Po pierwsze, kompensacja za zdarzenia medyczne powinna mieć większy zakres. Po drugie, mocno krytykuję element ustawy dot. płacenia za jakość, bo tworzy się system wskaźników jakości, które są bardzo nieprecyzyjnie określone. Monitoruje je NFZ i na tej podstawie może zmieniać placówkom finansowanie. Jednym ze wskaźników jest czas hospitalizacji. Ustawodawca zaznacza, że im krótsza, tym wyższa jakość i powinno być wyższe finansowanie. Z tym, że czas hospitalizacji, nawet jeśli jest jakimś wyznacznikiem jakości opieki, to zdecydowanie jest większym wyznacznikiem choroby, z jaką przychodzi pacjent. W związku z tym np. jednoimienne szpitale psychiatryczne, które przyjmują pacjentów w ciężkiej psychozie, która wymaga nawet rocznych pobytów, będą miały kłopoty, bo nagle okaże się, że spadnie im jakość i co za tym idzie, także finansowanie. Jeśli mamy wprowadzać system, który ma punktować finansowo jakość, to te wskaźniki powinny być znacznie bardziej doprecyzowane i lepiej przemyślane. One nie zawierają też elementu dot. personelu. W szpitalach personel może być przemęczony, mobbingowany, mogą występować braki kadrowe, co przecież ma ogromny wpływ na jakość ocenianą przez NFZ
– wylicza Goncerz.
I podkreśla, że medycy mają zarzuty praktycznie do każdego elementu tej ustawy.
Zabrakło rozmów
Grażyna Cebula-Kubat, pediatra, nefrolog, przewodnicząca ZK Ogólnopolskiego Związku Zawodowego Lekarzy zaznacza, że dopóki medycy nie zobaczą wydrukowanej ustawy, „nie wiadomo, co niespodziewanego może zaskoczyć albo zbulwersować”.

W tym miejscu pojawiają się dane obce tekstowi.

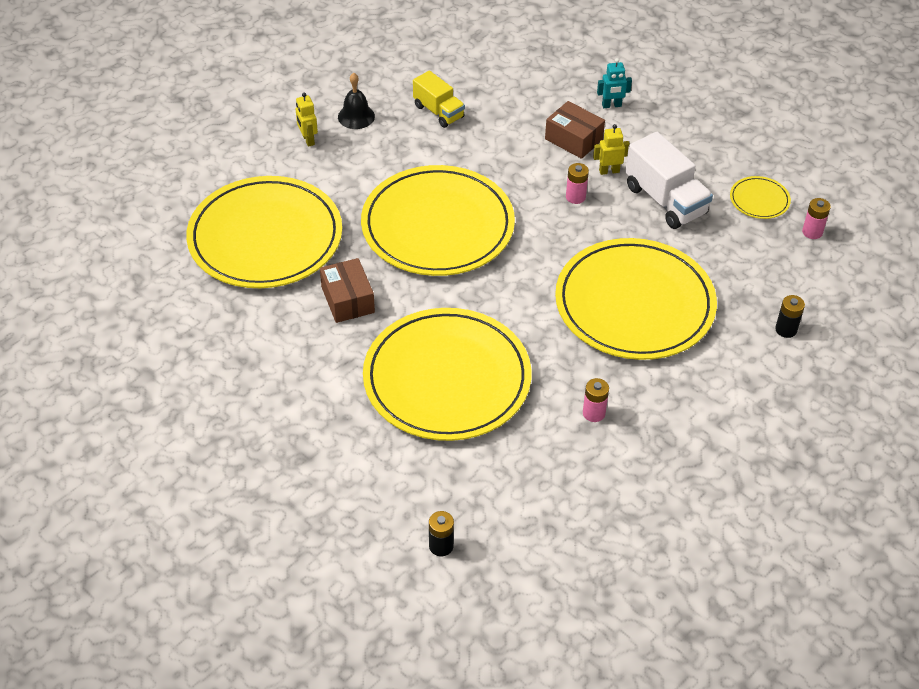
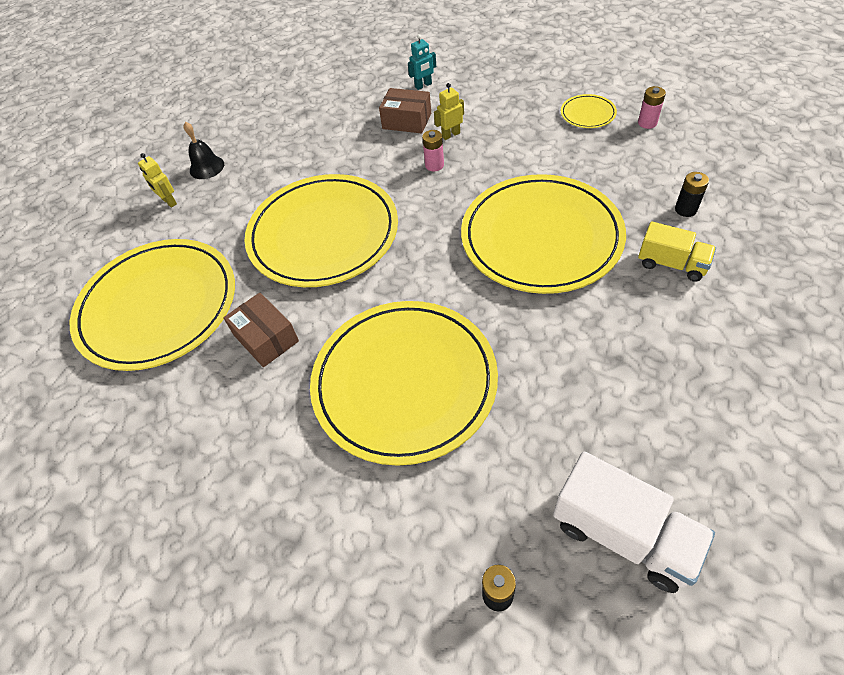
camera: 15 degrees left, 5 degrees up
yellow truck [413,71,465,128] -> yellow truck moved to [638,221,716,282]
pink battery [583,378,609,422] -> none
white truck [625,132,713,229] -> white truck moved to [553,451,715,593]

Trudno przewidzieć, jakie będą losy nowej ustawy, wszystko zależy od zawartej w niej treści. Jeżeli będą w niej zagwarantowane bezpieczne warunki dla pracy lekarzy, gwarantowane minimalne zabezpieczenie w kadrę specjalistyczną na oddziałach, to pacjent i personel będą czuć się bezpiecznie. System no-fault pokazuje przede wszystkim, że zdarzenia niepożądane były, są i będą, ale na ich podstawie mamy się uczyć, by nie popełniać tych błędów w przyszłości, a nie szukać winnego. Lekarze nie mogą być postrzegani jak pospolici przestępcy
– mówi.
I dodaje, że żałuje, że wcześniej resort zdrowia nie chciał rozmawiać merytorycznie na temat tej ustawy z medykami, którzy pracują w publicznej ochronie zdrowia.